The future of the agency charged with tackling Britain's growing food waste is under threat. Funding of Wrap (Waste and Resources Action Programme) is under review. Critics say the move by the Department for the Environment, Food and Rural Affairs (Defra) raises questions over its attempt to make Britain a zero-waste economy.
Despite Wrap having already had its budget halved in the past four years to £26m in 2013/14, it now faces further cuts. Andrew George, who chairs the Liberal Democrats' Defra policy committee, said: "If we're moving to a zero-waste to landfill economy, then the Government has to place any policy reviews in that context. If the Government thinks Wrap is ineffective and it wants to deploy its resources more effectively, it needs to say so."
Mary Creagh MP, the shadow Environment Secretary, said: "The Government has sung the praises of Wrap while slashing their funding by nearly half.
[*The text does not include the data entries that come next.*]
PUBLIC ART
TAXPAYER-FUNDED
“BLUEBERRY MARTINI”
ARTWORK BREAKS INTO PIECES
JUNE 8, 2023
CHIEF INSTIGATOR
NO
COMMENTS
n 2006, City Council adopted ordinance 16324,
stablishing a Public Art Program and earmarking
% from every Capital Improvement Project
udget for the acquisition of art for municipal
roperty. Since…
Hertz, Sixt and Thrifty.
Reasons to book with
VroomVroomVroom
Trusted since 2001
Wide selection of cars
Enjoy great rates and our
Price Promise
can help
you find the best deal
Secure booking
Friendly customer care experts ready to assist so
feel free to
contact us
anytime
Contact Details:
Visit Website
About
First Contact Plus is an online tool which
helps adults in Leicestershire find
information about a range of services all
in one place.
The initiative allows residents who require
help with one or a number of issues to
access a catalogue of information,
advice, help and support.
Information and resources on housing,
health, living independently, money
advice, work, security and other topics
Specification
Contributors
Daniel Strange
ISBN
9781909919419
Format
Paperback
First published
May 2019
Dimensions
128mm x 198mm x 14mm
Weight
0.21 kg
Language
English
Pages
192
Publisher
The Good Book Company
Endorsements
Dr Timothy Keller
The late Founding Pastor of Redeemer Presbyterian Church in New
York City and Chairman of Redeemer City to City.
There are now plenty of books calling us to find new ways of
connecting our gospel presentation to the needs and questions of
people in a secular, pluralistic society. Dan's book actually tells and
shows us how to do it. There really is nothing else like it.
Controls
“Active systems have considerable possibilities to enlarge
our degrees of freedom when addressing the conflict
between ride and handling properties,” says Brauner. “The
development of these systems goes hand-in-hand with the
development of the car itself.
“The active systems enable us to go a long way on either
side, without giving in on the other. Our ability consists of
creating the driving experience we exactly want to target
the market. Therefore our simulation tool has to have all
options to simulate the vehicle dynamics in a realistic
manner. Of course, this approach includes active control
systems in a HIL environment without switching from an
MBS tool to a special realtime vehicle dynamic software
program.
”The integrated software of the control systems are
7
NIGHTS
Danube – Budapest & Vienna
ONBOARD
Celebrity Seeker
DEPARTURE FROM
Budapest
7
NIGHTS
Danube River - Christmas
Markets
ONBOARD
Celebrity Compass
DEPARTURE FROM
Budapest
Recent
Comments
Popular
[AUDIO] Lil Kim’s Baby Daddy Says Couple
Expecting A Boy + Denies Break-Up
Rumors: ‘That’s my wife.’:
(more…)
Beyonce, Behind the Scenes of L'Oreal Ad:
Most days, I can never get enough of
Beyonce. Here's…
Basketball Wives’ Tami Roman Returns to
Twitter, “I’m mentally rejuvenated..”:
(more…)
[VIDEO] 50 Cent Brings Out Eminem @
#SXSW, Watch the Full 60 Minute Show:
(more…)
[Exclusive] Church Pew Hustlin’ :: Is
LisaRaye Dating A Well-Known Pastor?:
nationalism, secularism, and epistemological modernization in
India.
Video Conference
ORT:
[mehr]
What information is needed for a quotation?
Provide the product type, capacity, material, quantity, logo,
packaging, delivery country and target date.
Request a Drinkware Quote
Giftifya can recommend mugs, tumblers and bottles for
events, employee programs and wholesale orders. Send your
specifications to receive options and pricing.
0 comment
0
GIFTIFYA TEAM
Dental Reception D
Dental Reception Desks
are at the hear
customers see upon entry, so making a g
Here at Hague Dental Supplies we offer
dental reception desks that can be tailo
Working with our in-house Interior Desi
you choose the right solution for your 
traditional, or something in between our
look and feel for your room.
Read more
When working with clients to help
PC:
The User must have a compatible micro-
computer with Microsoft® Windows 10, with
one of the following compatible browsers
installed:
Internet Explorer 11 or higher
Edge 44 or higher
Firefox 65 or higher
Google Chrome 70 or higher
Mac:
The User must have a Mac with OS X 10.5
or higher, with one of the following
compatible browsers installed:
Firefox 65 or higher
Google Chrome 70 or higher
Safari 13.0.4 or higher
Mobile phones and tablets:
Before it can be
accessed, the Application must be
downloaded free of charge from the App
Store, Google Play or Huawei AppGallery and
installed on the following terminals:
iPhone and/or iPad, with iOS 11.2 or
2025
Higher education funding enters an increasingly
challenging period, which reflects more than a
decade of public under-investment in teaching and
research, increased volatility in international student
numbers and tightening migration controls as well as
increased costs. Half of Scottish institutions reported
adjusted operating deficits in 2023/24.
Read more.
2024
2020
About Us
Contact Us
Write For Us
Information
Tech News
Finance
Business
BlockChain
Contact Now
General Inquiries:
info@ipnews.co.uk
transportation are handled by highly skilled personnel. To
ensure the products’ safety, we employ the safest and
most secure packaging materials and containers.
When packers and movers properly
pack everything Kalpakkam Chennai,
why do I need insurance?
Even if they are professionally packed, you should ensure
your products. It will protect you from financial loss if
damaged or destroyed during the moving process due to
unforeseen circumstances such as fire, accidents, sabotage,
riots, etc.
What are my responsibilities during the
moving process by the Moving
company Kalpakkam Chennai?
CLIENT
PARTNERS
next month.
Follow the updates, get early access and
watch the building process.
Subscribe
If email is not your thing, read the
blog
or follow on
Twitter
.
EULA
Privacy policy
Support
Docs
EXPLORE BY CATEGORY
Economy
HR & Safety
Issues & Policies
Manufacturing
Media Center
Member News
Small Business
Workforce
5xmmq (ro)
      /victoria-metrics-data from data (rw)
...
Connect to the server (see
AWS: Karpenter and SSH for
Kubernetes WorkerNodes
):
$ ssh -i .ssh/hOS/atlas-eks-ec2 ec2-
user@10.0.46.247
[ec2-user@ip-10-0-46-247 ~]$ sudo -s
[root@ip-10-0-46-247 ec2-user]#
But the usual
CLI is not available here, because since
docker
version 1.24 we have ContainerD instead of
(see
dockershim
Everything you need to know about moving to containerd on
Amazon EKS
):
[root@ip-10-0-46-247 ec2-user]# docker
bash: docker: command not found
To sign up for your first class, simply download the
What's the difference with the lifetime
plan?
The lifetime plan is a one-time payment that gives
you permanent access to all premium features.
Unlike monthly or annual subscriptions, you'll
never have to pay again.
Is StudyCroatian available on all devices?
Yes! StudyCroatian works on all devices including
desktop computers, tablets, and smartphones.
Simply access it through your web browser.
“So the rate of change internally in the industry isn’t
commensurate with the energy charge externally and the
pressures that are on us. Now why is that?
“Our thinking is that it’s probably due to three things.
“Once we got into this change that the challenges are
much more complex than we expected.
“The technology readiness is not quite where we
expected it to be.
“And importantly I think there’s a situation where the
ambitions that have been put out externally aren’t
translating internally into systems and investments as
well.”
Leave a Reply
Defra has failed to show leadership and has nearly trebled the amount of waste it sends to landfill in just two years."
The review follows a clash between Eric Pickles, the Communities Secretary, and Wrap over council bin collections, which has prompted worries that the squeeze is politically motivated.
Since Wrap started targeting household waste, the amount of food and drink thrown away by families has dropped by 13 per cent, to 7.2 million tons in 2010, from 8.3 million tons in 2007.
A Defra spokesman said: "It is normal good practice for departments to review the role of arm's-length bodies."
Separately, campaigners will this week call on the Government to shift the focus from household to industry waste. The amount of food wasted in the supply chain is a grey area because many businesses do not carry out audits, a report due out on Wednesday by the lobby group This Is Rubbish will argue. It wants to see mandatory food waste audits and more ambitious reduction targets.